Названные Петровым имена постепенно всплывали, но ничто не говорило об их связи между собой и главное с художником, на которой настаивал историк. Из всей генеалогической схемы пока выявились дед, отец, два брата художника, если только подобное родство существовало. Оба предполагаемых брата оказывались бездетными и умерли непосредственно после рождения одной и задолго до появления на свет другой своей племянницы. По одному этому мало вероятно, чтобы все они фигурировали в некоем общем документе, и значит, исследователь в большей мере предполагал, чем констатировал факты. Логически все представлялось возможным, фактически оставалось недоказанным.

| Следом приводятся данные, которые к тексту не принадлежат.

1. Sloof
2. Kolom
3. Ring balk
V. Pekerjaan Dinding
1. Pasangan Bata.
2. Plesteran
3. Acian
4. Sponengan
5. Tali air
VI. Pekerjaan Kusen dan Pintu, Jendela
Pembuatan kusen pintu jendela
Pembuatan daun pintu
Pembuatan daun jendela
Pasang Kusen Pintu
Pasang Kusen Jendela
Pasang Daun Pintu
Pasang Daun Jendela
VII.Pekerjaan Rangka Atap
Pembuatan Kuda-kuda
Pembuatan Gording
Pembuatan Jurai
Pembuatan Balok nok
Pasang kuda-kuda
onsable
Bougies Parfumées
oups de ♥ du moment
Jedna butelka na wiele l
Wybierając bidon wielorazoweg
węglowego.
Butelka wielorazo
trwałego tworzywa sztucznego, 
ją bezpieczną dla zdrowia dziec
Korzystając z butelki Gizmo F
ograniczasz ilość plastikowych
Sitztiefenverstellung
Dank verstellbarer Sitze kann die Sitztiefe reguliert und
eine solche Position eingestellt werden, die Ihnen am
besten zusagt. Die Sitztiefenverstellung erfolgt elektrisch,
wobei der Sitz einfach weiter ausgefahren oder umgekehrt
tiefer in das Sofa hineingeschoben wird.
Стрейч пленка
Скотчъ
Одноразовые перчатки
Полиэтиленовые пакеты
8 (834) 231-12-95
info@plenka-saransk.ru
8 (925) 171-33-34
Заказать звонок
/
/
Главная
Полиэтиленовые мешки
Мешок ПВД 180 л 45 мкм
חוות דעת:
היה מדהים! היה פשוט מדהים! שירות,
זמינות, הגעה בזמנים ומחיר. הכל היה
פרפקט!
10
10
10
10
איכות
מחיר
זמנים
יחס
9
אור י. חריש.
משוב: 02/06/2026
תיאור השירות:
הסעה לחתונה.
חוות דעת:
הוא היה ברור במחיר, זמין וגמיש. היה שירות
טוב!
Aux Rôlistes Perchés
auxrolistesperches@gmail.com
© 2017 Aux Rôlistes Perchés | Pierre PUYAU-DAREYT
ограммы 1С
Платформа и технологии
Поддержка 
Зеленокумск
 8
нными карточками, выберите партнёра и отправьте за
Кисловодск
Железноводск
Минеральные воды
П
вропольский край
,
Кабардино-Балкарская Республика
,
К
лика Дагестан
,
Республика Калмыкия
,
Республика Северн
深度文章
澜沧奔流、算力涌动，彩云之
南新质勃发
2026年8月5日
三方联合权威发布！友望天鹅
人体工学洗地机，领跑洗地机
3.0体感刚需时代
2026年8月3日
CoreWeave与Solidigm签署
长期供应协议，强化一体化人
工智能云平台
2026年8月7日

И кстати. У Собко в картотеке упомянуто не только отчество, приводимое Петровым — Дометьевич. Есть в его записях и другие названные Петровым имена. Возвращаюсь к своим пометкам. Среди бесплодных раскопок поддерживает только память: нет, что-то подобное было. И вот наконец выписка из исповедной книги Ильи Пророка за 1745 год. Шестой по счету в приходе двор, владелец Роман Никитин, «придворный живописец», его жена Маремьяна Петрова, сын Петр, «архитектурии ученик», а дальше племянница его девица Марфа Самойлова, 18 лет, его зять, лейб-гвардии Семеновского полка гренадерской роты сержант Сергей Елисеев сын Пронский, 32 лет, жена его, Прасковья Максимова, 28 лет. Еще три имени из ветвей генеалогического дерева, хотя если это и есть единственное основание, чтобы их причислить к родственникам обоих художников, то вывод Петрова придется считать преждевременным.

Начать с зятя. В русском языке это понятие обозначает разные степени родства: муж дочери, муж сестры. Здесь родственная связь и вовсе непонятна. Пронский назван зятем художника, а жена его, судя по записи, не состоит с тем ни в каком родстве. Получается, что обоих супругов ничто не связывает с Романом, а через него и с Иваном Никитиным. Марфа Самойлова, с одинаковой степенью вероятности может быть дочерью не безымянной сестры, а еще одного брата художников. После 1745 года ни один из трех родственников не появляется в доме художника. В 1752 году Роман по-прежнему живет там же с женой, успевшим жениться сыном и братом своей невестки. В 1755 году Романа уже нет, двор принадлежит Петру Романовичу Никитину, также и в 1758 году.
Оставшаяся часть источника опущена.